Keeping nitrogen in the field protects the farmer's investment and the environment from added nitrates
to water sources.
ISA trial results
In 2024, the Iowa Soybean Association's (ISA) Research Center for Farming Innovation (RCFI) conducted two trials looking at the use of a denitrification inhibitor with anhydrous ammonia applied in the fall of 2023.
Both trials were applied in mid-November once soil temperature dropped below 50 degrees.
One of the trials was corn following corn and the other corn following soybeans. There were two different target rates for the fields. The corn following corn field had a target rate of 220 pounds of nitrogen per acre and the corn following soybean field had a target rate of 160 pounds of nitrogen per acre. There was no extra nitrogen added to the field throughout the growing season.
Winter weather is a factor that has a great influence over nitrogen conversion rates. The winter of 2023-2024 was unusually mild. Although there was a two-week window toward the middle of January where we saw temperatures dip significantly below 0 degrees, a thick layer of snow covered the ground insulating it from
the extreme cold temperatures.
The ground never froze during the winter due to the mild temperatures and the lack of moisture due to the drought during the summer of 2023. Additionally, the spring of 2024 was excessively wet. The combination of these weather conditions allowed for greater nitrogen leaching though the warmer soil conditions and higher rainfall early in the season.
Overall, we saw a significant positive yield response from applying the nitrogen inhibitor with the anhydrous ammonia in the fall of 2023.
The corn following corn field showed an 18 bushel-per-acre yield advantage with the nitrogen inhibitor compared to the area without the added nitrogen inhibitor.
The nitrogen use efficiency (NUE) was 0.87 pounds per bushel where the inhibitor was applied and 0.93 pounds per bushel where no inhibitor was applied. Whereas the corn following soybean trial experienced a 28 bushel-per-acre yield advantage when using the nitrogen inhibitor compared to the area without the inhibitor. The NUE was 0.82 pounds per bushel where the inhibitor was applied and 0.95 pounds per bushel where no inhibitor was applied.
The discrepancy in yields between fields is most likely due to the extra 60 pounds of nitrogen applied to the corn following corn field.
The cost of this nitrogen inhibitor was around $20 per acre, requiring a positive response of 4-5 bushels to the acre, at a market price of $4-5 per bushel for economic breakeven. As shown in the figure above, the fields achieved that easily with increases of 18 and 28 bushels.
Another way to think of this is that these results paid for the next four to six years of nitrogen stabilizer product because of the yield advantage from one year. Even if there is a year where the winter and spring are cold and dry, which will lead to very little nitrogen loss, there would be the benefit of previous years being profitable and absorbing this cost.
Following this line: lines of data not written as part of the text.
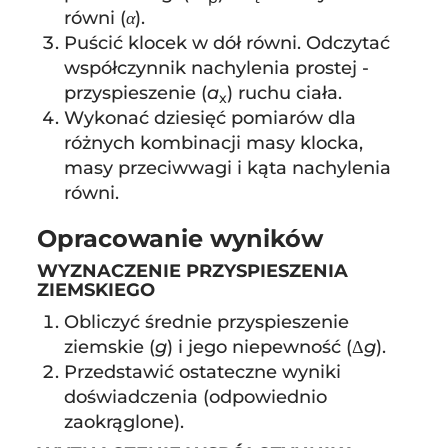
równi (
α
).
Puścić klocek w dół równi. Odczytać
współczynnik nachylenia prostej -
przyspieszenie (
a
) ruchu ciała.
x
Wykonać dziesięć pomiarów dla
różnych kombinacji masy klocka,
masy przeciwwagi i kąta nachylenia
równi.
Opracowanie wyników
WYZNACZENIE PRZYSPIESZENIA
ZIEMSKIEGO
Obliczyć średnie przyspieszenie
ziemskie (
g
) i jego niepewność (Δ
g
).
Przedstawić ostateczne wyniki
doświadczenia (odpowiednio
zaokrąglone).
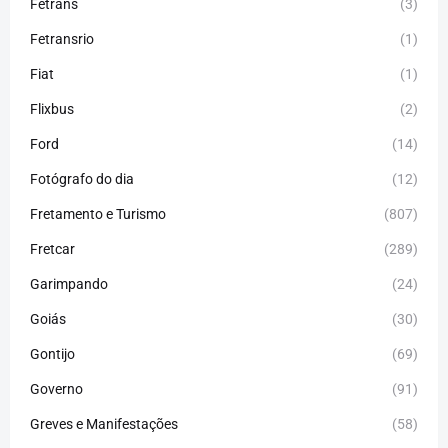
Fetrans
(3)
Fetransrio
(1)
Fiat
(1)
Flixbus
(2)
Ford
(14)
Fotógrafo do dia
(12)
Fretamento e Turismo
(807)
Fretcar
(289)
Garimpando
(24)
Goiás
(30)
Gontijo
(69)
Governo
(91)
Greves e Manifestações
(58)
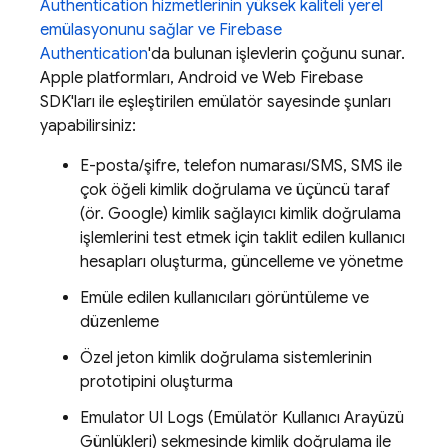
Authentication
hizmetlerinin yüksek kaliteli yerel
emülasyonunu sağlar ve
Firebase
Authentication
'da bulunan işlevlerin çoğunu sunar.
Apple platformları, Android ve Web Firebase
SDK'ları ile eşleştirilen emülatör sayesinde şunları
yapabilirsiniz:
E-posta/şifre, telefon numarası/SMS, SMS ile
çok öğeli kimlik doğrulama ve üçüncü taraf
(ör. Google) kimlik sağlayıcı kimlik doğrulama
işlemlerini test etmek için taklit edilen kullanıcı
hesapları oluşturma, güncelleme ve yönetme
Emüle edilen kullanıcıları görüntüleme ve
düzenleme
Özel jeton kimlik doğrulama sistemlerinin
prototipini oluşturma
Emulator UI Logs (Emülatör Kullanıcı Arayüzü
Günlükleri) sekmesinde kimlik doğrulama ile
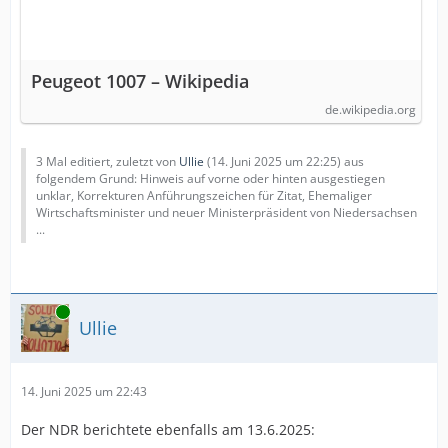
Peugeot 1007 – Wikipedia
de.wikipedia.org
3 Mal editiert, zuletzt von
Ullie
(
14. Juni 2025 um 22:25
) aus
folgendem Grund: Hinweis auf vorne oder hinten ausgestiegen
unklar, Korrekturen Anführungszeichen für Zitat, Ehemaliger
Wirtschaftsminister und neuer Ministerpräsident von Niedersachsen
...
Online
Ullie
14. Juni 2025 um 22:43
Der NDR berichtete ebenfalls am 13.6.2025:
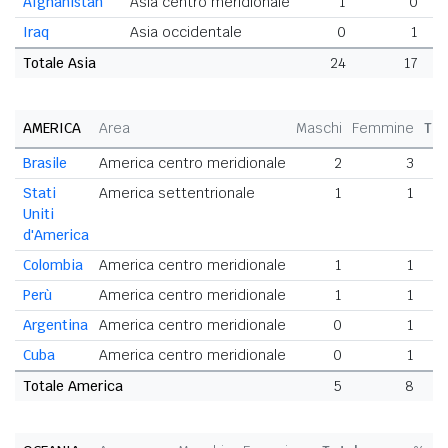
Afghanistan
Asia centro meridionale
1
0
Iraq
Asia occidentale
0
1
Totale Asia
24
17
AMERICA
Area
Maschi
Femmine
Tot
Brasile
America centro meridionale
2
3
Stati
America settentrionale
1
1
Uniti
d'America
Colombia
America centro meridionale
1
1
Perù
America centro meridionale
1
1
Argentina
America centro meridionale
0
1
Cuba
America centro meridionale
0
1
Totale America
5
8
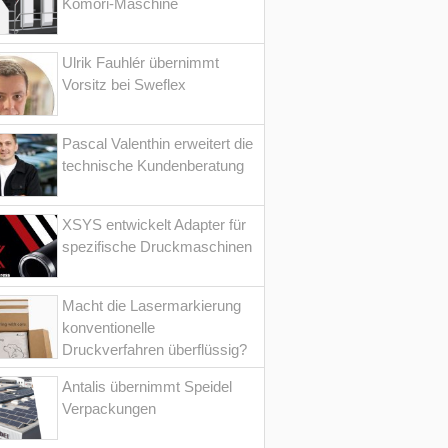
Komori-Maschine
Ulrik Fauhlér übernimmt
Vorsitz bei Sweflex
Pascal Valenthin erweitert die
technische Kundenberatung
XSYS entwickelt Adapter für
spezifische Druckmaschinen
Macht die Lasermarkierung
konventionelle
Druckverfahren überflüssig?
Antalis übernimmt Speidel
Verpackungen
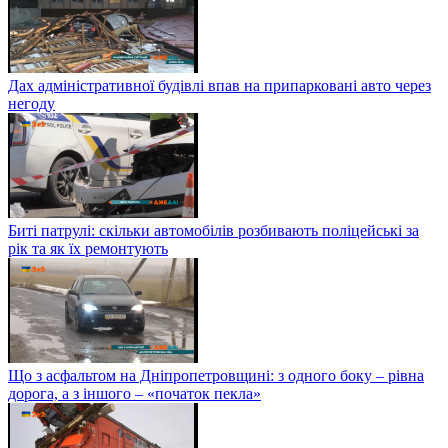
Дах адміністративної будівлі впав на припарковані авто через
негоду
Биті патрулі: скільки автомобілів розбивають поліцейські за
рік та як їх ремонтують
Що з асфальтом на Дніпропетровщині: з одного боку – рівна
дорога, а з іншого – «початок пекла»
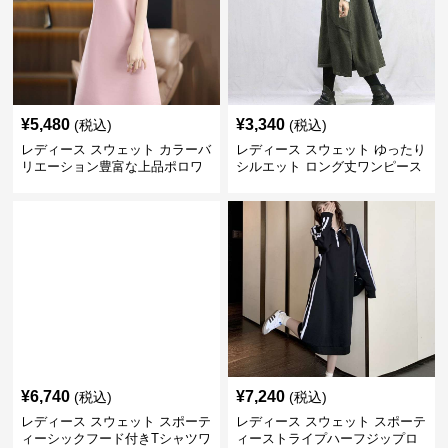
¥
5,480
¥
3,340
(税込)
(税込)
レディース スウェット カラーバ
レディース スウェット ゆったり
リエーション豊富な上品ポロワ
シルエット ロング丈ワンピース
ンピース
¥
6,740
¥
7,240
(税込)
(税込)
レディース スウェット スポーテ
レディース スウェット スポーテ
ィーシックフード付きTシャツワ
ィーストライプハーフジップロ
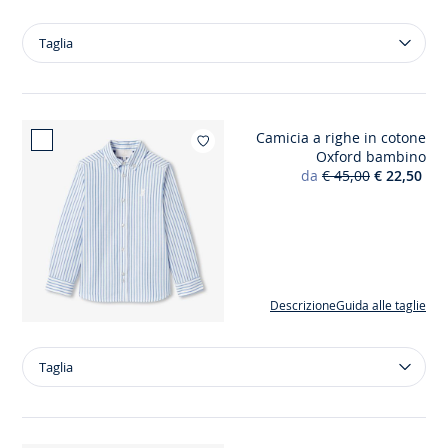
Taglia
Taglia
Maglione
in
cotone
a
Camicia a righe in cotone
trama
Aggiungi ai m
Oxford bambino
grossa
da
€ 45,00
€ 22,50
bambino
Descrizione
Guida alle taglie
Taglia
Taglia
Camicia
a
righe
in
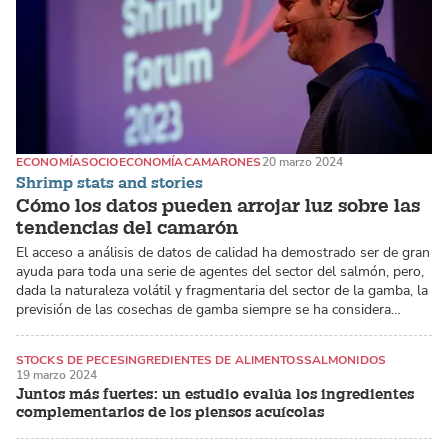
ECONOMÍA
SOCIOECONOMÍA
CAMARONES
20 marzo 2024
Shrimp stats and stories
Cómo los datos pueden arrojar luz sobre las
tendencias del camarón
El acceso a análisis de datos de calidad ha demostrado ser de gran
ayuda para toda una serie de agentes del sector del salmón, pero,
dada la naturaleza volátil y fragmentaria del sector de la gamba, la
previsión de las cosechas de gamba siempre se ha considera…
STOCKS DE PECES
INGREDIENTES DE ALIMENTOS
SALMONIDOS
19 marzo 2024
Juntos más fuertes: un estudio evalúa los ingredientes
complementarios de los piensos acuícolas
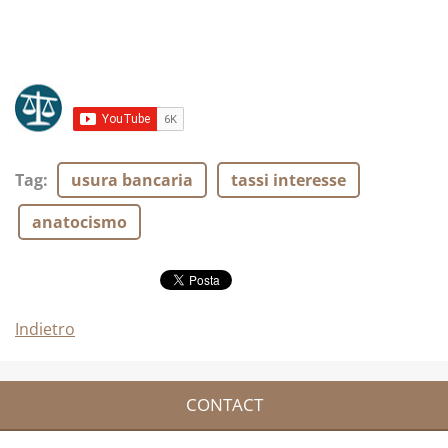
Tag
:
usura bancaria
tassi interesse
anatocismo
Indietro
CONTACT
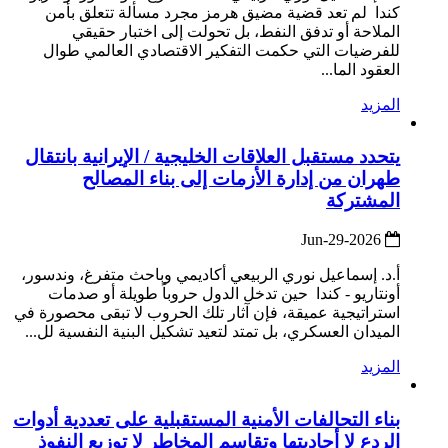
كندا لم تعد قضية مضيق هرمز مجرد مسألة تتعلق بأمن
الملاحة أو تدفق النفط، بل تحولت إلى اختبار حقيقي
للفرضيات التي حكمت التفكير الاقتصادي العالمي طوال
العقود الما...
المزيد
يتحدد مستقبل العلاقات الخليجية / الإيرانية بانتقال
طهران من إدارة الأزمات إلى بناء المصالح
المشتركة
2026-Jun-29
أ.د. إسماعيل نوري الربيعي أكاديمي وباحث متفرغ، وندسور،
أونتاريو - كندا حين تدخل الدول حروباً طويلة أو صدمات
استراتيجية عميقة، فإن آثار تلك الحروب لا تبقى محصورة في
الميدان العسكري، بل تمتد لتعيد تشكيل البنية النفسية لل...
المزيد
بناء التحالفات الأمنية المستقبلية على تعددية أدوات
الردع لا أحاديتها وتقاسم المخاطر لا توزيع النفوذ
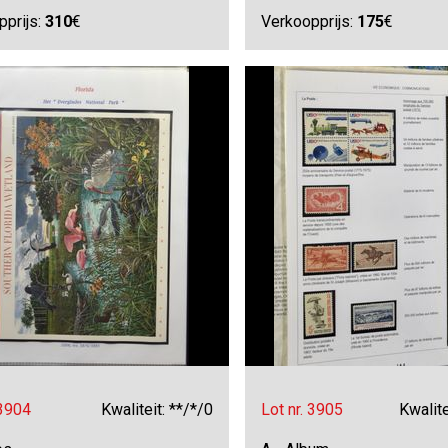
pprijs:
310
€
Verkoopprijs:
175
€
 3904
Kwaliteit: **/*/0
Lot nr. 3905
Kwalite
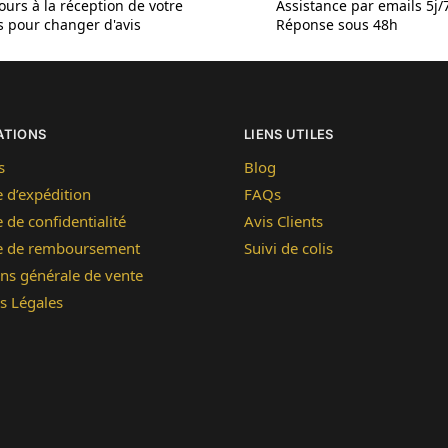
ours à la réception de votre
Assistance par emails 5j/
is pour changer d'avis
Réponse sous 48h
ATIONS
LIENS UTILES
s
Blog
e d’expédition
FAQs
e de confidentialité
Avis Clients
ue de remboursement
Suivi de colis
ns générale de vente
s Légales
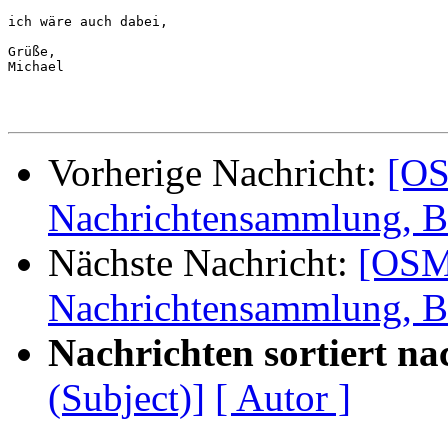
ich wäre auch dabei,

Grüße,

Michael

Vorherige Nachricht:
[OS
Nachrichtensammlung, Ba
Nächste Nachricht:
[OSM-
Nachrichtensammlung, Ba
Nachrichten sortiert na
(Subject)]
[ Autor ]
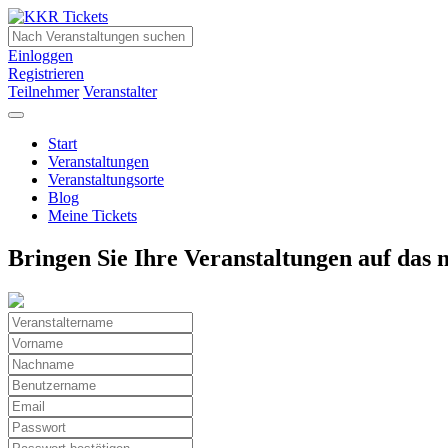
Einloggen
Registrieren
Teilnehmer
Veranstalter
Start
Veranstaltungen
Veranstaltungsorte
Blog
Meine Tickets
Bringen Sie Ihre Veranstaltungen auf das 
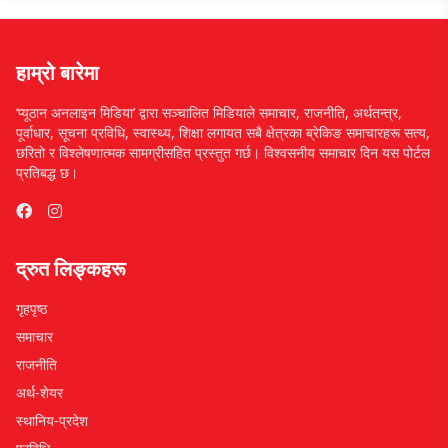
हाम्रो बारेमा
‘प्यूठान अनलाइन मिडिया’ द्वारा सञ्चालित मिडियाले समाचार, राजनीति, अर्थतन्त्र,
पूर्वाधार, सूचना प्रविधि, स्वास्थ्य, शिक्षा लगायत सबै क्षेत्रका ब्रेकिङ समाचारहरू सत्य,
छरितो र विश्लेषणात्मक सामग्रीसहित प्रस्तुत गर्छ। विश्वसनीय समाचार दिन यस पोर्टल
प्रतिबद्ध छ।
द्रुत लिङ्कहरू
गृहपृष्ठ
समाचार
राजनीति
अर्थ-शेयर
स्थानिय-प्रदेश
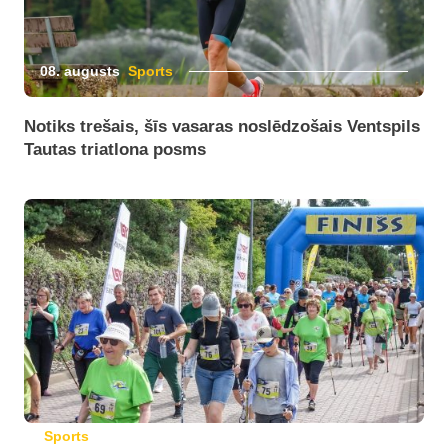
08. augusts
Sports
Notiks trešais, šīs vasaras noslēdzošais Ventspils
Tautas triatlona posms
Sports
Protecting profit and the environment
Nitrogen stabilizers are valuable resources available to farmers. It can protect the farmer's investment from leaving the field before it is available to the plant. It also helps protect the environment and keep our water sources clean. Even though stabilizers may seem a little costly, nitrogen stabilizers can very easily pay for themselves when the weather conditions promote high rates of nitrogen conversion.
Looking beyond 2025, ISA's research agronomy team plans to conduct more research on this topic. ISA will analyze more individual farmer-submitted nitrogen inhibitor trials in the 2025 growing season and will conduct replicated strip trial studies focusing on the use of nitrogen inhibitors with anhydrous ammonia and timing of the application. These trials will look at yield and how nitrogen moves throughout the soil profile by conducting regular soil samples.